• WORK REQUIRED
Print the lines that run from the line with "your OpenCart website" to the line with "this page with my change in bodyfat percent", keeping both end lines, exactly as they appear in the entries below, and nothing else.

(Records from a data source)
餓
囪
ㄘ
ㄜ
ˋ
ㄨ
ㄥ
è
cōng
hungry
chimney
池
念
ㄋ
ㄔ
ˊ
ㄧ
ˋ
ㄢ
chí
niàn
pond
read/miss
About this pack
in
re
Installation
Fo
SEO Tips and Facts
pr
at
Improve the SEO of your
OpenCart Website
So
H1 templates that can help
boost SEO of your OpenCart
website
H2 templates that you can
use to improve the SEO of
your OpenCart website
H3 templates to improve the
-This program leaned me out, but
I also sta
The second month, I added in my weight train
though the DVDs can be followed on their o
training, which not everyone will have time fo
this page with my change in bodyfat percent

---

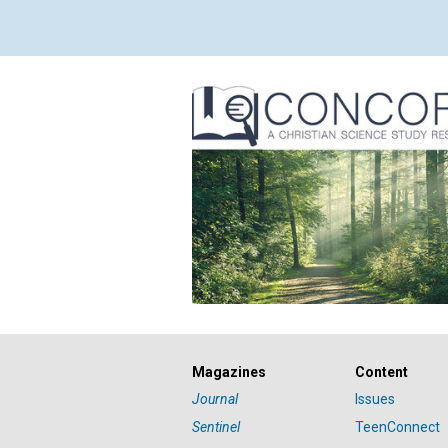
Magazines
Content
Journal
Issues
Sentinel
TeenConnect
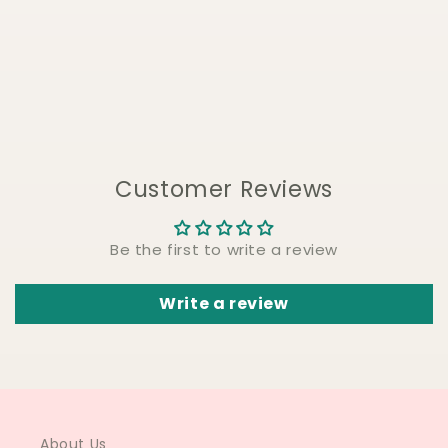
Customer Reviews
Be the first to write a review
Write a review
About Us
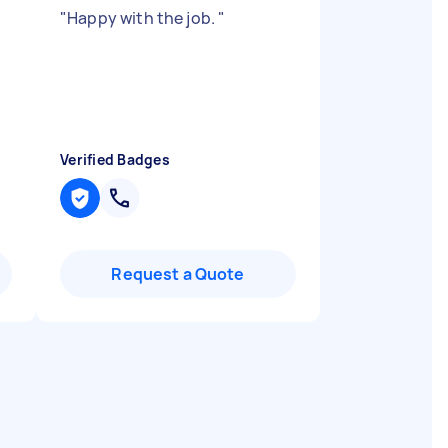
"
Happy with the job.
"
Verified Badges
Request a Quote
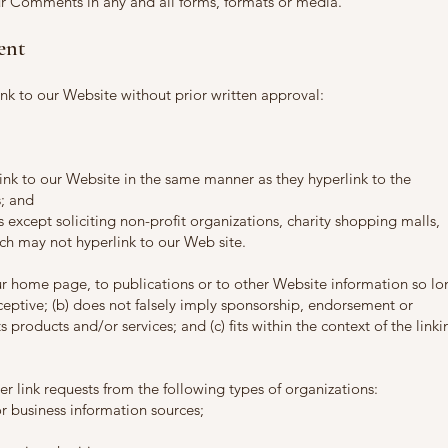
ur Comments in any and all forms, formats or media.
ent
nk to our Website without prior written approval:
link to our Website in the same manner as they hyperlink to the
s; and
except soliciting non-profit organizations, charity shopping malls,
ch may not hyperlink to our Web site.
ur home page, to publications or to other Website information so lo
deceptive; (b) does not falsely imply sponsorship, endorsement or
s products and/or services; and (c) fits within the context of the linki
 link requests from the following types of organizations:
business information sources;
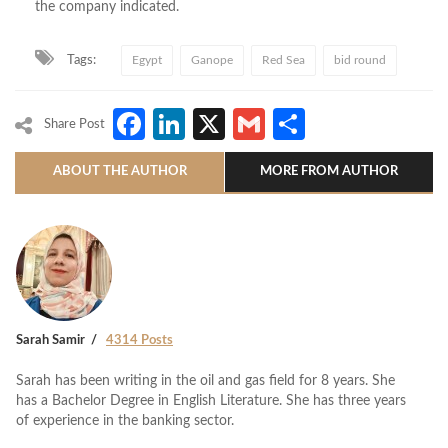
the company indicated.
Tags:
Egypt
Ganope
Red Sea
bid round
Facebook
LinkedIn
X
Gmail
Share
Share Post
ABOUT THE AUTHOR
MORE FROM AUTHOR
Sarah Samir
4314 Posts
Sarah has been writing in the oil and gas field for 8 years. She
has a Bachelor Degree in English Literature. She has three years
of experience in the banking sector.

• SOLUTION TO THIS TASK
your OpenCart website
H3 templates to improve the
-This program leaned me out, but
I also sta
The second month, I added in my weight train
though the DVDs can be followed on their o
training, which not everyone will have time fo
this page with my change in bodyfat percent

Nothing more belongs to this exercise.